Neural network backpropagation with RELU

if x <= 0, output is 0. if x > 0, output is 1

The ReLU function is defined as: For x > 0 the output is x, i.e. f(x) = max(0,x)

So for the derivative f '(x) it's actually:

if x < 0, output is 0. if x > 0, output is 1.

The derivative f '(0) is not defined. So it's usually set to 0 or you modify the activation function to be f(x) = max(e,x) for a small e.

Generally: A ReLU is a unit that uses the rectifier activation function. That means it works exactly like any other hidden layer but except tanh(x), sigmoid(x) or whatever activation you use, you'll instead use f(x) = max(0,x).

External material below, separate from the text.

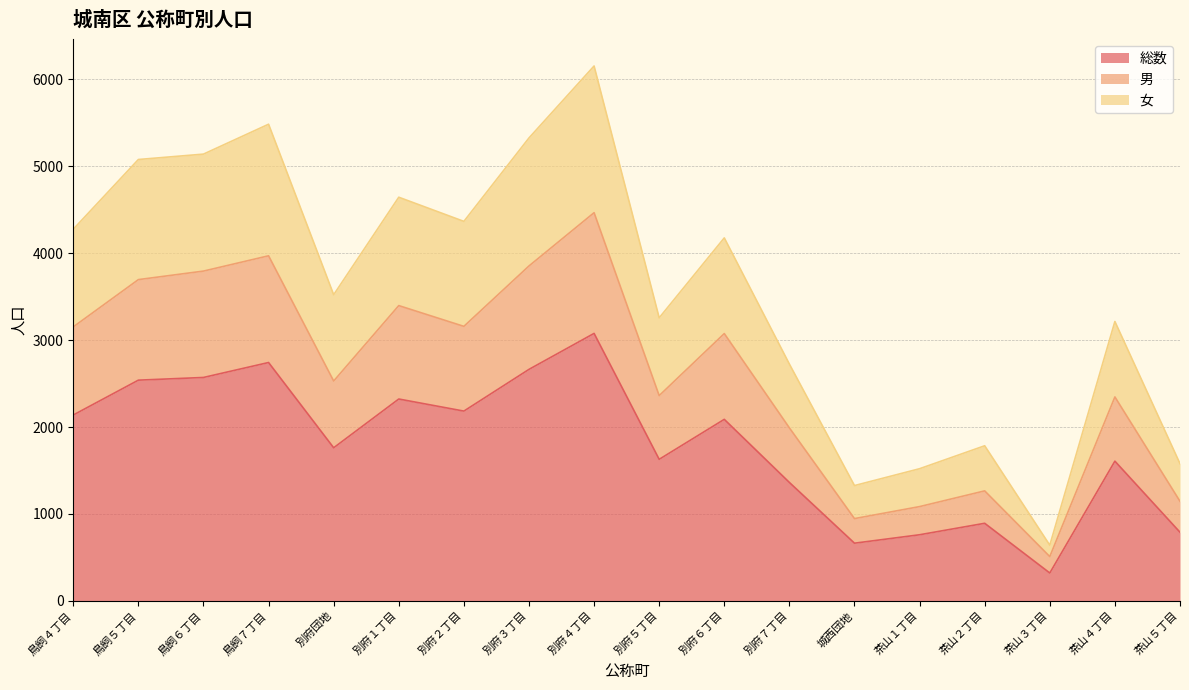

What is the total value across all series at 茶山３丁目?

640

If you have written code for a working multilayer network with sigmoid activation it's literally 1 line of change. Nothing about forward- or back-propagation changes algorithmically. If you haven't got the simpler model working yet, go back and start with that first. Otherwise your question isn't really about ReLUs but about implementing a NN as a whole.

If you have a layer made out of a single ReLU, like your architecture suggests, then yes, you kill the gradient at 0. During training, the ReLU will return 0 to your output layer, which will either return 0 or 0.5 if you're using logistic units, and the softmax will squash those. So a value of 0 under your current architecture doesn't make much sense for the forward propagation part either.

See for example this. What you can do is use a "leaky ReLU", which is a small value at 0, such as 0.01.

I would reconsider this architecture however, it doesn't make much sense to me to feed a single ReLU into a bunch of other units then apply a softmax.